### What to work on
1 - In the text about the fish-counting voyage, how long is the ship Bigelow?
2 - Pick up the account of the Bigelow's fish-counting voyage right after its final sentence.

** Text section follows **

A briny wind whips across the deck, and I lie flat on my back to escape it, staring at the night sky. Straight overhead, the Big Dipper frames the Bigelow’s radar dome. I watch the familiar constellation race forward across the sky, skid to a halt, then shoot backward to where it started. I watch it do this several times, puzzling over the state of the universe, before the obvious sinks in: It isn’t moving; we are.
At 208 feet long, with a labyrinth of passageways I’m still learning to navigate, the Bigelow can feel quite huge, but all it takes is the sight of the heavens wheeling above you and the slap of the black waters against the hull to make the ship suddenly feel like a rubber ducky on a big ocean, and to bring home the challenge of our mission. We’re attempting a task that sounds like the kind of thing that might have been charged to a Greek hero who was expected to fail: We’re trying to count the fish in the sea.

** End of Text section **
** Material supplied follows **

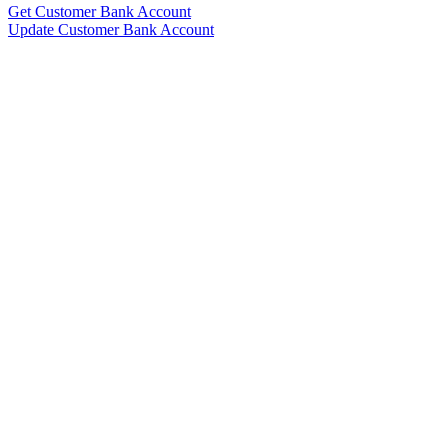
Get Customer Bank Account
Update Customer Bank Account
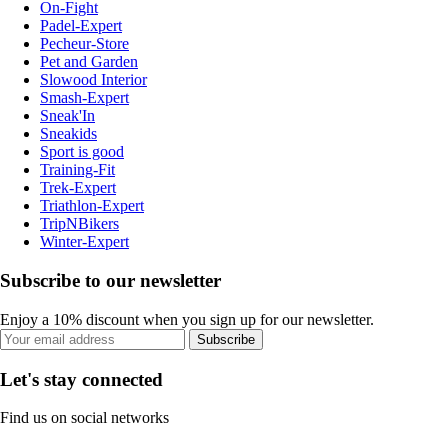
On-Fight
Padel-Expert
Pecheur-Store
Pet and Garden
Slowood Interior
Smash-Expert
Sneak'In
Sneakids
Sport is good
Training-Fit
Trek-Expert
Triathlon-Expert
TripNBikers
Winter-Expert
Subscribe to our newsletter
Enjoy a 10% discount when you sign up for our newsletter.
Subscribe
Let's stay connected
Find us on social networks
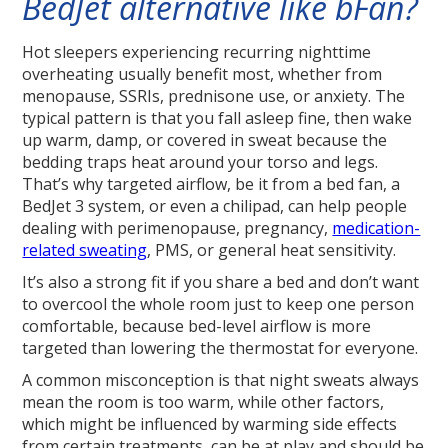
BedJet alternative like bFan?
Hot sleepers experiencing recurring nighttime
overheating usually benefit most, whether from
menopause, SSRIs, prednisone use, or anxiety. The
typical pattern is that you fall asleep fine, then wake
up warm, damp, or covered in sweat because the
bedding traps heat around your torso and legs.
That’s why targeted airflow, be it from a bed fan, a
BedJet 3 system, or even a chilipad, can help people
dealing with perimenopause, pregnancy,
medication-
related sweating
, PMS, or general heat sensitivity.
It’s also a strong fit if you share a bed and don’t want
to overcool the whole room just to keep one person
comfortable, because bed-level airflow is more
targeted than lowering the thermostat for everyone.
A common misconception is that night sweats always
mean the room is too warm, while other factors,
which might be influenced by warming side effects
from certain treatments, can be at play and should be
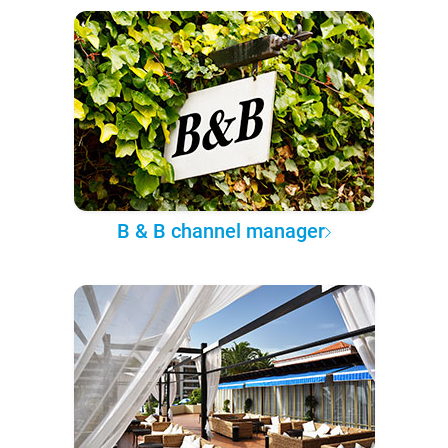
B & B channel manager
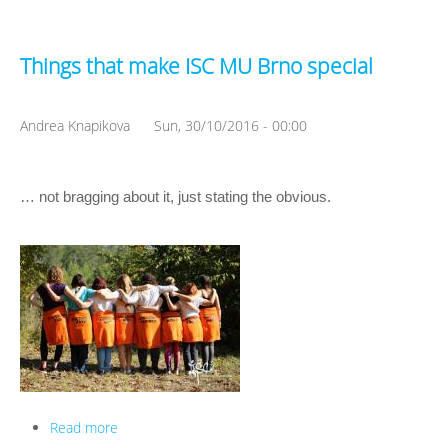
Things that make ISC MU Brno special
Andrea Knapikova
Sun, 30/10/2016 - 00:00
… not bragging about it, just stating the obvious.
Read more
about Things that make ISC MU Brno special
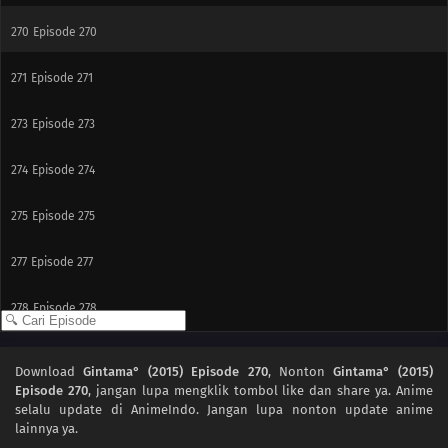
270
Episode 270
271
Episode 271
273
Episode 273
274
Episode 274
275
Episode 275
277
Episode 277
278
Episode 278
279
Episode 279
Download
Gintama° (2015) Episode 270
, Nonton
Gintama° (2015)
Episode 270
, jangan lupa mengklik tombol like dan share ya. Anime
281
Episode 281
selalu update di AnimeIndo. Jangan lupa nonton update anime
lainnya ya.
266
Episode 266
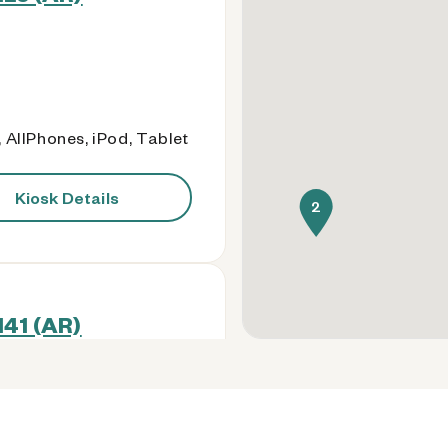
 AllPhones, iPod, Tablet
Kiosk Details
2
141 (AR)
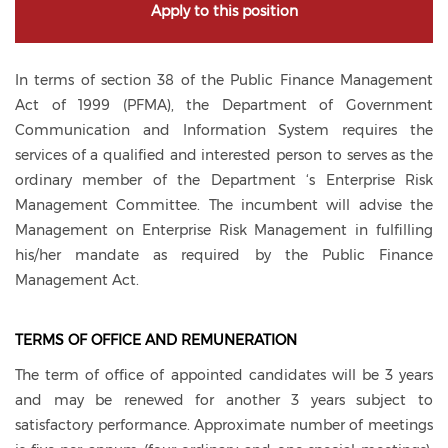
Apply to this position
In terms of section 38 of the Public Finance Management
Act of 1999 (PFMA), the Department of Government
Communication and Information System requires the
services of a qualified and interested person to serves as the
ordinary member of the Department ‘s Enterprise Risk
Management Committee. The incumbent will advise the
Management on Enterprise Risk Management in fulfilling
his/her mandate as required by the Public Finance
Management Act.
TERMS OF OFFICE AND REMUNERATION
The term of office of appointed candidates will be 3 years
and may be renewed for another 3 years subject to
satisfactory performance. Approximate number of meetings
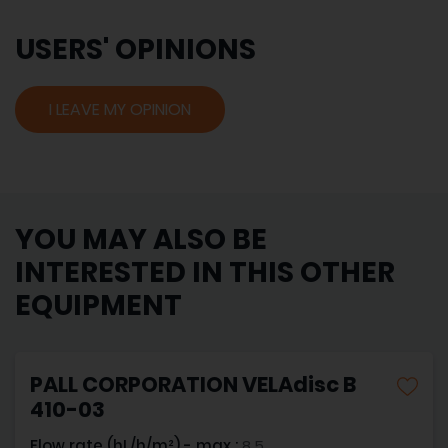
USERS' OPINIONS
I LEAVE MY OPINION
YOU MAY ALSO BE
INTERESTED IN THIS OTHER
EQUIPMENT
PALL CORPORATION VELAdisc B
410-03
Flow rate (hL/h/m²) - max :
8.5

** End of Material supplied **

### List of answers
1 - 208 feet long

2 -
[ May 2 ]
On the fly deck, I shotgun coffee in the bright morning sunshine. A wall of white fog cloaks the coast. It looks just like a glacier, and it makes me think of the rivers of ice that created this landscape 10,000 years ago, scraping the land like a bulldozer and plowing mountains of sand and rubble off the edge of the continent, to become Cape Cod, Nantucket, Martha’s Vineyard, Block Island.